Rose Mary Barton | |
Birth Name: | Rose Mary Barton |
Birth Date: | 1856 |
Birth Place: | Rochestown, County Tipperary, Ireland |
Training: | Henri Gervex, Paul Jacob Naftel |
Rose Mary Barton (Dublin 21 April 1856 - 1929)[1] was an Anglo-Irish artist; a watercolourist who painted landscape, street scenes, gardens, child portraiture and illustrations of the townscape of Britain and Ireland. Barton exhibited with a number of different painting societies, most notably the Watercolour Society of Ireland (WCSI), the Royal Academy (RA), the Royal Hibernian Academy (RHA), the Society of Women Artists and the Royal Watercolour Society (RWS). She became a full member of the RWS in 1911. Her paintings are in public collections of Irish painting in both Ireland and Britain, including the National Gallery of Ireland and Dublin City Gallery The Hugh Lane in Dublin, and the Ulster Museum in Belfast.
Rose Barton was born in Dublin in 1856. Her father was a lawyer from Rochestown, County Tipperary, and her mother family was from County Galway. Educated privately, she was a liberal in social affairs. Her interests included horseracing. She was cousins with sisters, Eva Henrietta and Letitia Marion Hamilton.She began exhibiting her broad-wash watercolours painting with the Watercolour Society of Ireland (WCSI) in 1872. Rose and her sister Emily visited Brussels in 1875, they received drawing tuition in drawing and fine art painting under the French artist, Henri Gervex. There along with her close friend Mildred Anne Butler she began to study figure painting and figure drawing.

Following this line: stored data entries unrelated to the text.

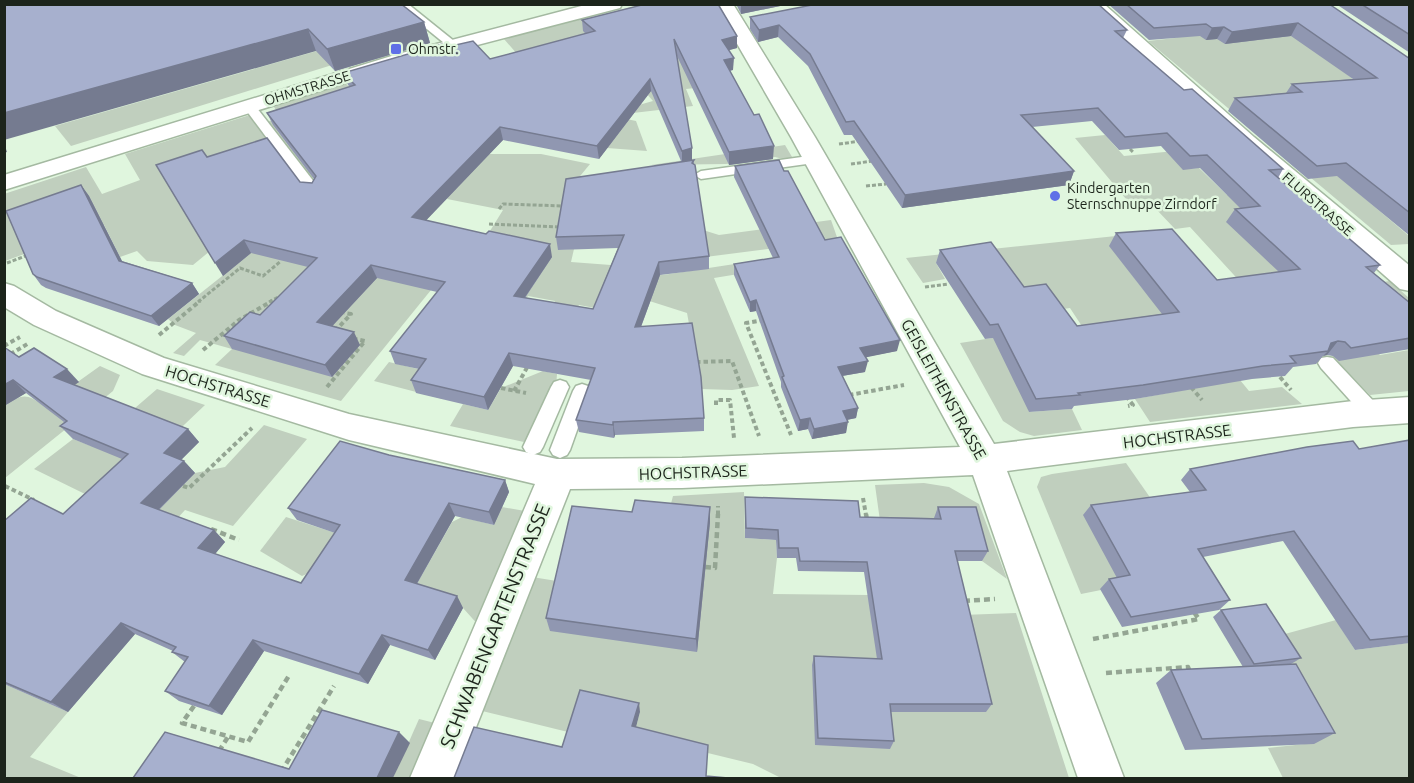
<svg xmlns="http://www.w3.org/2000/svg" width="1414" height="783" viewBox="0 0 1414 783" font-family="Ubuntu,sans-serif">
<rect width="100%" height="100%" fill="#e0f6de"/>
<g fill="#c0cfbe">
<path d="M639,5l84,80 -37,4 7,17 -60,7 -5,-5 25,-7 -14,-16 -102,-8 -33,-38 82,-21 10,10 24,9 -24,-21z"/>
<path d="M1256,5l109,83 -9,103 53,45v8l-18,1 -243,-204 27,-3z"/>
<path d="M394,29l-20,23 -303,94 -16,-20z"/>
<path d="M346,84l11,10 -41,84 -8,-1 -41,-55 14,-5 -7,-10z"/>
<path d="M253,114l25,35 -114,29 10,17 257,95 -90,111 -126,-36 17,-16 -32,-9 -16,16 -11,-3 23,-20 -21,-8 -7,-6 68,-54 -26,-14 -17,14 -46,-4 -10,-10 -17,6 -16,-32 -99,36 -1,-67 82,-27 16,27 38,-14 -15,-26z"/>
<path d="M603,114l33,7 11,30 -40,-3z"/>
<path d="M1105,135l19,21 71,-7 -12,20 16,-1 28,27 12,-50 138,124 -88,12 12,13 89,-13 19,17v29l-93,-32 64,60 29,-5v41l-39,4 -62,-64 -21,2 -97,-106 -15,2 -19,-20 -20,2 -61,-73z"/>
<path d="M785,145l10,17 -20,-5 -49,7 -75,1z"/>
<path d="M470,154h71l49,10 -23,28 -8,58 15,-1 -3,13 53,4 39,9 117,-18 -23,14 -43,7 45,108 -27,4 -31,-1 -14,-76 -47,-15 -45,10 -16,-3 -14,29 -16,-20 6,-13 -27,-5 -8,13 -53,53 -24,37 -69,-18 15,-19 33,8 63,-131 18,-29 -56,-11z"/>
<path d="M831,220l7,20 -156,20 21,-30 16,5z"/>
<path d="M1154,232l-43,15 31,41 58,43 49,60 33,-4 20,17 -152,18 -15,-23 49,-9 -95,-53 -19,-29 -20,3 -41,-9 -23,-46 -50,7 9,16 -22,4 -17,-25z"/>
<path d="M1012,335l17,77 43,-3 10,21 -48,6 -14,-4 -17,-11 -43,-78z"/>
<path d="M100,366l20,9 -7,16 -108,87v-73c18,-11 21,-12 39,1z"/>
<path d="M543,371l14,3 -2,25 -22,45 -83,-18 13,-22 25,6 13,-22z"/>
<path d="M157,389l48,16 -101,96 44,19 47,-47 30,-6 39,-42 43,14 -74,87 -48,-16 -78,85 -20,-100 -53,-26 39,-30 18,7z"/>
<path d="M1126,463l30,43 -35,80 -40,8 -44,-107 4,-10 11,-3z"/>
<path d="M924,483l25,4 30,17 28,75 -25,-18 -48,-43 -3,11 -50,-1 -6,-43z"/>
<path d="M744,492l1,46 31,2 1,18 -4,36 95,1 94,20 54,-2 53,165h-288l-28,-14 -74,-18 -48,1 9,-35 -68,21 -94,-23 54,-133 31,5 104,-63 6,-23z"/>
<path d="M502,507l23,4 -44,117 -18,-20 -49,-19 38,-67 10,-5 32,8z"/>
<path d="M286,517l62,20 -18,27 -28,12 -42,-25z"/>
<path d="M1336,620l19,30 54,-7v135h-126l-15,-30 46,-5 -23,-79 -17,-27z"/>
<path d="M4,684l64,28 -38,45 51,21h-72l-4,-2z"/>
<path d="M419,719l20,5 -22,54h-24z"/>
</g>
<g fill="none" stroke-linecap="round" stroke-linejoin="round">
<g stroke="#a4b9a1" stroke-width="3">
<g id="lane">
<path d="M396,4h12l51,41 -2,2h-8z"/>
<path d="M249,102l4,1 65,84 2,3 -2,3h-10l-65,-87z"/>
<path d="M816,155l7,4 -2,3 -120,17 -7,-4 7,-4z"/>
<path d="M1327,357l6,1 47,50 2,5 -2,5 -7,2 -7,-2 -45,-50 -3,-5 3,-5z"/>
<path d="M560,380l6,2 3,5 -26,60 -3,5 -7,3 -7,-3 -3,-5 28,-60 3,-5z"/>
<path d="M582,384l6,2 3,5 -21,59 -3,5 -7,3 -7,-3 -3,-5 23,-59 3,-5z"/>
</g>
</g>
<g stroke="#a4b9a1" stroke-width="3">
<g id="street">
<path d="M589,4h33l-2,4 -208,54 -408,128v-15l394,-121z"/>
<path d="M714,4h19l82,133 179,307 359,-43 57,-4v26l-57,4 -346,44 117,307h-46l-105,-303 -291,13 -112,1 -114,289h-46l125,-294 -186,-44 -207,-66 -108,-49 -30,-18v-24l10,3 42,25 108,47 185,56 208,45 125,-1 278,-11 -169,-310z"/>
<path d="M1083,4h21l150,133 156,129v25l-10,-2 -162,-142z"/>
</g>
</g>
<g stroke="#94a593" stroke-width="3" stroke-dasharray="4 2" stroke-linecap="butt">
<path d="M839,144l22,-3"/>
<path d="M1130,149l3,3"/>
<path d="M851,164l22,-3"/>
<path d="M866,186l20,-2"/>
<path d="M499,209l4,-5 61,2"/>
<path d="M489,224l72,3"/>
<path d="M7,263l21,-8"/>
<path d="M925,287l23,-3"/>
<path d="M198,302l42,-34 23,8 18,-15"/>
<path d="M269,302l11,-6"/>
</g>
<g stroke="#94a593" stroke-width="4" stroke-dasharray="4.5 3" stroke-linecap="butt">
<path d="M764,320l-18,3 45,112"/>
<path d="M335,331l16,-17 -7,-1"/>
<path d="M159,335l41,-34"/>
<path d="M4,346l16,-9"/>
<path d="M203,350l36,-30 33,-19"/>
<path d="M4,358l25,-15"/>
<path d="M696,362l36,-1 27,75"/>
<path d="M1280,377l11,13"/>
<path d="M327,387l38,-46 -10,-2"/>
<path d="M1191,387l11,13"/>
<path d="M501,388l25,5"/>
<path d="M514,391l15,-27"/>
<path d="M849,395l55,-10"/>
<path d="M1126,396l7,9 -5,1"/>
<path d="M716,405v-5h14l4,38"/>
<path d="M5,486l29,14"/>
<path d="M183,486l6,2 63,-60"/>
<path d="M863,498l3,17"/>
<path d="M718,515v-9"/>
</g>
<g stroke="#94a593" stroke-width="4.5" stroke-dasharray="6 4" stroke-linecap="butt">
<path d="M866,514l1,6"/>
<path d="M211,529l28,11"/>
<path d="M705,567l10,1 3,-54"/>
<path d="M964,601l31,-2"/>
<path d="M1093,639l106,-20 -6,-8"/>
<path d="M1106,673l82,-6 2,5"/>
<path d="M194,706l-12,17 66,19 42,-68"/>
<path d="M219,751l9,-14"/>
<path d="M281,772l53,-86"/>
</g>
<use href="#lane" fill="#fff" fill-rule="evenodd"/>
<use href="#street" fill="#fff" fill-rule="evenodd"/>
</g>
<g fill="#9097b1" fill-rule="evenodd">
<path d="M4,4l420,18 6,21 -95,28 -19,-20z"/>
<path d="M638,4h80l19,32v12l-8,2 4,20 -3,1 43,88 -44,6 -52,-109 15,104h2v5l15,91v13l-49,6 -19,52 63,91v13l-89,4 -1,3 -35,-6 -3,-12 15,-40 -78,-14 -25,44 -72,-17 -5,-13 8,-11 -24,-5 -5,-13 47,-59 -60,-14 -45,48 28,19 -28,32 -100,-28 -8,-13 36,-21 48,-48 -57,-14 -28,23 -16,-119 93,25 12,1 2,-4 -41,-54 -6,-12 83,-26 -2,-2 -5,-12 104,-26 43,12 96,-25 -3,-3 -1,-11 56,-14zM651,91l30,70 -125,76 2,13 60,-2 -25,61 -68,-11 27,-41 -126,-37 77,-80 96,19z"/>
<path d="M736,4h54l-49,10z"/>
<path d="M1108,4h221l81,55v177l-73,-60 -29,3 -80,-68 7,-13 51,-5 6,-9 61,-5 -62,-43 -66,8 -8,-5 -11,1 -6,-4 -51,4z"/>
<path d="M1336,4h74v49z"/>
<path d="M750,17l377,13 -4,8 61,52 99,79 -5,9 102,87 -6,8 36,30v46l-71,12 -6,-5 -6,-1 -4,1 -7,8 -23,3 -8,9 -33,3 -117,20 -61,7 -2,3 -43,3 -36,-74 -8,1 -49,-76 4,-13 84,37 53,39 85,-12 -53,-68 7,-13 101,47 62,-8 -53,-50 9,-13 5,-1 -40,-40 -17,2 -22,-24 -42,4 -27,-29 -60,6 42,44 -5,14 -167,23 -50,-73h-8l-36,-69 -30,-29 -20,5 -8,-13z"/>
<path d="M735,166l49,5 41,69 72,111 -32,6v15l-23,4 16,32 -2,10 -9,2 -1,13 -34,6 -4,-10 -10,2 -17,-44v-5l-25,-71 -6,1 -16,-37v-11l39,-6 -39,-81z"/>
<path d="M81,185l8,11 33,65 70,22 7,11 -40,32 -113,-38 -5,-3 -8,-11z"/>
<path d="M4,347l15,10 60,25 -5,3 114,44 11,13 -18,18 3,1 11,12 -36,37 55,20 11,12 -10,12 86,29 34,-50 -38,-13 -9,-12 101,-53 116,25 4,12 -15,33 -39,-9 -38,68 40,12 6,12 -28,52 -45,-15 -22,39 -104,-33 -42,64 -43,-14 -14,-10 20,-29 -13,-10 1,-1 -38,-17 -67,78 -64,-28v-163l59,-7 59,-55 -49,-20 -13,-13 4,-4 -38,-29 -22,13z"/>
<path d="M1410,440v203l-55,7 -72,-109 -80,16 27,43 -11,10 -97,17 -22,-38 9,-10 8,-1 -34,-63 8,-10 99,-13 -9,-12 9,-11 169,-20z"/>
<path d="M745,497l115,20 74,1 4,-11 50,44 -6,10h-25l35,143 -6,8h-95l3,29 -4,8 -75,-4 -3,-80 2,-9 63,3 -13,-87 -66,-1 -2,-13h-19l-1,-18 -31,-2z"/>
<path d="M710,522l-13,130 -147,-21 -4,-13z"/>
<path d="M1221,610l80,48 -10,6 44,69 -21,11 -129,6 -29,-67 15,-13 72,-3 -30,-50z"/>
</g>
<g fill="#757b90">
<path d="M741,4h49l-49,10z"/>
<path d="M424,22l6,21 -95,28 -8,-22z"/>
<path d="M1298,23l-7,13 -66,8 7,-12z"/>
<path d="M779,25l-1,12 -20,5 1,-12z"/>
<path d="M1224,27l-7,12 -11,1 6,-12z"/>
<path d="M308,29l8,22 -312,89v-27z"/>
<path d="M737,36v12l-15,4v-12z"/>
<path d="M734,58l-1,12 -9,1v-11z"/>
<path d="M650,79l1,12 -52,68 -2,-13z"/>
<path d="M500,127l3,13 -86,90 -5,-13z"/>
<path d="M4,143l3,9 -3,1z"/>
<path d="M774,146l-1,13 -44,6v-13z"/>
<path d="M692,148v13l-10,3v-13z"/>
<path d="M1074,171l-5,14 -167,23 3,-13z"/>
<path d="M81,185l8,11 38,75 -8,-10z"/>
<path d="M244,240l7,13 -28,23 -8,-13z"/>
<path d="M550,244l2,13 -35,52 -3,-13z"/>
<path d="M659,262l1,13 -24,65 -1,-13z"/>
<path d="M371,265l6,13 -53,57 -7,-13z"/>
<path d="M192,283l7,11 -40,32 -8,-10z"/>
<path d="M756,300v11l-6,1v-10z"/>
<path d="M354,332l6,13 -28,32 -7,-12z"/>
<path d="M900,340l-3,11 -39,8 2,-11z"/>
<path d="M1338,341l-11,14 -4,1 5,-5 3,-8z"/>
<path d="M509,353l4,13 -25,44 -4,-13z"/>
<path d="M868,361l-3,11 -29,5 2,-10z"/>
<path d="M67,369l12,13 -12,8 -13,-13z"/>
<path d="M13,380l13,13 -22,13v-21z"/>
<path d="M858,408l-2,10 -15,3 2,-10z"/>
<path d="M810,418l-2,11 -10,2 2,-11z"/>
<path d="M613,422l2,13 -1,3 -1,-13z"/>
<path d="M848,422l-2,11 -34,6 2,-10z"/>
<path d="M188,429l11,13 -24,24 -11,-13z"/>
<path d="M184,461l11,12 -42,42 -12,-12z"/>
<path d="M505,480l4,12 -15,33 -5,-13z"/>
<path d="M449,503l6,13 -43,76 -7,-12z"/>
<path d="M710,507v15l-13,130 -1,-13z"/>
<path d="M214,530l11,12 -15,18 -12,-12z"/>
<path d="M457,596l6,12 -28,52 -7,-10z"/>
<path d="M121,623l14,11 -67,78 -17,-10z"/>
<path d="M382,635l8,10 -22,39 -9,-10z"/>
<path d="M253,640l11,11 -42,64 -13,-9z"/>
<path d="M639,703l1,9 -6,23 -2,-9z"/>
<path d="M399,732l11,11 -17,35h-16z"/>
</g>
<g fill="#a7b0ce" stroke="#757b90" stroke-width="1.5">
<path d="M4,4h397l23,18 -97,27 -19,-20 -304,84z"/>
<path d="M642,4h76l19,32 -15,4 12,18 -10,2 30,55 5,-1 15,32 -45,6 -55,-113 18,109 -10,3 -32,-72 -53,67 -97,-19 -88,90 74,17 3,-3 61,13 -36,52 79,13 31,-74 -68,2 10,-58 128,-19 -2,3 3,2 14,91 -50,6 -24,65 57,-4 9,54 3,41 -91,4v3l-37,-5 19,-52 -86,-15 -25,44 -73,-17 15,-21 -36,-8 55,-69 -74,-17 -54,57 37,10 -29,33 -101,-29 26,-24 10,3 57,-57 -73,-18 -29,23 -59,-98 46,-15 5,7 60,-19 33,44 12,1 4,-7 -49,-63 88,-28 -12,-12 99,-29 5,3 26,-6 17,18 105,-28 -13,-11 60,-15z"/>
<path d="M817,4h281l29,26 -12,1 69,59 8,-1 91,80 -14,1 111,95 -14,2 44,36v35l-59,10 -6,-6 -7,-1 -7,2 -3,8 -38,5 6,7 -33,3 -120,19 -65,8 2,2 -44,4 -38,-75 -8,1 -50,-75 51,-8 33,45 22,-3 31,42 102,-14 -63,-79 56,-4 45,51 83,-11 -65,-60 25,-3 -53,-51 -17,1 -23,-23 -42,4 -27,-29 -77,7 53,56 -169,24 -51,-74 -8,1 -36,-68 -31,-29 -20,5 -9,-13z"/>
<path d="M1126,4h203l81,55v154l-64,-50 -29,3 -82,-68 67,-6 -10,-8 85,-6 -79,-55 -66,9 -8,-5 -12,1 -6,-4 -52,4z"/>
<path d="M1361,4h49v31z"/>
<path d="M779,160l5,11h4l37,69 16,-3 59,103 -40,8 8,13 -30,6 20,41 -15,3 5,11 -34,7 -4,-11 -10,2 -18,-43 2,-1 -28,-76 -6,2 -16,-38 45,-7 -44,-91z"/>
<path d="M81,185l38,76 73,22 -41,33 -114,-39 -4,-3 -27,-63z"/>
<path d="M4,347l15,10 15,-9 33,21 -13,8 134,52 -24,24 20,8 -43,42 73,27 -16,18 103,35 39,-58 -52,-17 52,-67 49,14 116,25 -16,32 -40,-9 -44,77 52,16 -29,54 -46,-15 -23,39 -106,-34 -44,66 -44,-15 23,-34 -16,-5 4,-5 -55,-24 -70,79 -47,-20v-161l27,-23 32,16 65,-60 -68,-28 7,-5 -54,-41 -9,5z"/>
<path d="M1410,440v196l-40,4 -76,-109 -96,18 32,51 -99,17 -22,-38 21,-4 -39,-70 115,-15 -16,-21 117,-22 46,-6 6,8z"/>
<path d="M745,497l113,4 2,16 81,2 -3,-12h38l12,44h-33l37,153h-102l4,37 -76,-3 -4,-82 68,3 -15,-97 -67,-1 -2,-13h-19l-1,-18 -32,-2z"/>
<path d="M635,500l75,7 -14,132 -150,-21 26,-112 60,6z"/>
<path d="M1266,604l35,54 -47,6 -33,-54z"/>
<path d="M1296,664l39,69 -133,6 -31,-69z"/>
<path d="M580,690l59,13 -7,23 76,19 -2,31 22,2h-274l20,-51 88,20z"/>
<path d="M322,710l77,22 -22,46h-244l32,-46 124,37z"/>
</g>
<g fill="#5f70e7" stroke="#e0f6de" stroke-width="2">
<rect x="390" y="43" width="12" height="12" rx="3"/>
<circle cx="1055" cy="196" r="6"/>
</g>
<g text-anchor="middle" stroke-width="5" stroke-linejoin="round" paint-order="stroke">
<g font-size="14" fill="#1c241b" stroke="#e0f6de" text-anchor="start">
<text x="408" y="54">Ohmstr.</text>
<text x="1067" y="193">Kindergarten<tspan x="1067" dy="16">Sternschnuppe Zirndorf</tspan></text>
</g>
<g font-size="14" fill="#1c241b" stroke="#e0f6de">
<text transform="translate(307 88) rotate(-17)" y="5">OHMSTRASSE</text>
<text transform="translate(1318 204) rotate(41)" y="5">FLURSTRASSE</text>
</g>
<g font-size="16" fill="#1c241b" stroke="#e0f6de">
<text transform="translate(218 386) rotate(17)" y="6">HOCHSTRASSE</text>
<text transform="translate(944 389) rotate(61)" y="6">GEISLEITHENSTRASSE</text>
<text transform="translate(1177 436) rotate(-7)" y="6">HOCHSTRASSE</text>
<text transform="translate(693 472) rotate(-2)" y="6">HOCHSTRASSE</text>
</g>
<g font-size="20" fill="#1c241b" stroke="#e0f6de">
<text transform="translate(495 626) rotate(-68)" y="7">SCHWABENGARTENSTRASSE</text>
</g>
</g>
<rect width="1414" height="783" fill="none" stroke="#1c241b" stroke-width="12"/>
</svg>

In 1879, she joined the local committee of the Irish Fine Art Society. Afterwards she trained at Paul Jacob Naftel's art studio in London. Rose like Butler, studied under Naftel. In 1882 she exhibited her picture Dead Game, at the Royal Hibernian Academy (RHA). In 1884, she exhibited at the Royal Academy (RA). Later, she showed at the Japanese Gallery, the Dudley Gallery and the Grosvenor Gallery in London. In 1893, she became an associate member of the Society of Painters in Water Colours, attaining full membership in 1911.
Barton's watercolours and townscapes were becoming well known in both Dublin and London. This was helped by her illustrations in books of both cities including Picturesque Dublin, Old and New by Francis Farmer and her own book Familiar London.